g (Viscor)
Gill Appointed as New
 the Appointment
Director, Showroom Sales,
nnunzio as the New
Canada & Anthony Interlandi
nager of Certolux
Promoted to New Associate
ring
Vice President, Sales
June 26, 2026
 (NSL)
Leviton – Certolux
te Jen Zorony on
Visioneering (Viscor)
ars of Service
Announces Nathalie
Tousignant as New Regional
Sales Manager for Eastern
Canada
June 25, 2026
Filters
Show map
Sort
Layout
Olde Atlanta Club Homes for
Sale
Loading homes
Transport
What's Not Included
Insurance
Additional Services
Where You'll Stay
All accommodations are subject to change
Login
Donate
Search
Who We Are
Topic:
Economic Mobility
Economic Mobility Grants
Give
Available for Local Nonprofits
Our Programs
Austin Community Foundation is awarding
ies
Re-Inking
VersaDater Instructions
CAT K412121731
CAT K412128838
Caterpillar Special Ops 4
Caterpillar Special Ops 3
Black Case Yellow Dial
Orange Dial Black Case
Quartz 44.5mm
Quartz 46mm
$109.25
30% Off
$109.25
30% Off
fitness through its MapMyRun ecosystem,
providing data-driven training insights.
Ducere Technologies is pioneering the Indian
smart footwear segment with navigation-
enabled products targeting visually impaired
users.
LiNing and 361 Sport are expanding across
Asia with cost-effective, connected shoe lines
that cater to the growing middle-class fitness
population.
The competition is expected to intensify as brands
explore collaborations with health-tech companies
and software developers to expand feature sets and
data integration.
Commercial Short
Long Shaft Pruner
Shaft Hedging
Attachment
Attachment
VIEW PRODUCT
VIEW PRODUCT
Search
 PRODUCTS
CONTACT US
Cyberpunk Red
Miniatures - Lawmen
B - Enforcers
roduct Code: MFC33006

__WORK ORDER__
Restate the data word for word. Begin at its first line, end at the line that contains "Available for Local Nonprofits", and include both.

__TASK RESULT__
g (Viscor)
Gill Appointed as New
 the Appointment
Director, Showroom Sales,
nnunzio as the New
Canada & Anthony Interlandi
nager of Certolux
Promoted to New Associate
ring
Vice President, Sales
June 26, 2026
 (NSL)
Leviton – Certolux
te Jen Zorony on
Visioneering (Viscor)
ars of Service
Announces Nathalie
Tousignant as New Regional
Sales Manager for Eastern
Canada
June 25, 2026
Filters
Show map
Sort
Layout
Olde Atlanta Club Homes for
Sale
Loading homes
Transport
What's Not Included
Insurance
Additional Services
Where You'll Stay
All accommodations are subject to change
Login
Donate
Search
Who We Are
Topic:
Economic Mobility
Economic Mobility Grants
Give
Available for Local Nonprofits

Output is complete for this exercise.